__TASK GOAL__
Return every line of the entries below word for word, leaving each character and line break unchanged.

Records from the collection:
━━━━━━━━━━━━━━━━━━━━

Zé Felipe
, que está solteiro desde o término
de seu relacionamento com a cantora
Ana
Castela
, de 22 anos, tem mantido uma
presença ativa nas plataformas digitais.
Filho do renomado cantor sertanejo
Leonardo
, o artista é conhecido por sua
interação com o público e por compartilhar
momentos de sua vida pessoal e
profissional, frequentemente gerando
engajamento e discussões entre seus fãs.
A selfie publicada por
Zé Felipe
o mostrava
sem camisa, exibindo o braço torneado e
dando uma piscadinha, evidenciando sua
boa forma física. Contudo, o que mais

━━━━━━━━━━━━━━━━━━━━

__EXERCISE RESULT__
Zé Felipe
, que está solteiro desde o término
de seu relacionamento com a cantora
Ana
Castela
, de 22 anos, tem mantido uma
presença ativa nas plataformas digitais.
Filho do renomado cantor sertanejo
Leonardo
, o artista é conhecido por sua
interação com o público e por compartilhar
momentos de sua vida pessoal e
profissional, frequentemente gerando
engajamento e discussões entre seus fãs.
A selfie publicada por
Zé Felipe
o mostrava
sem camisa, exibindo o braço torneado e
dando uma piscadinha, evidenciando sua
boa forma física. Contudo, o que mais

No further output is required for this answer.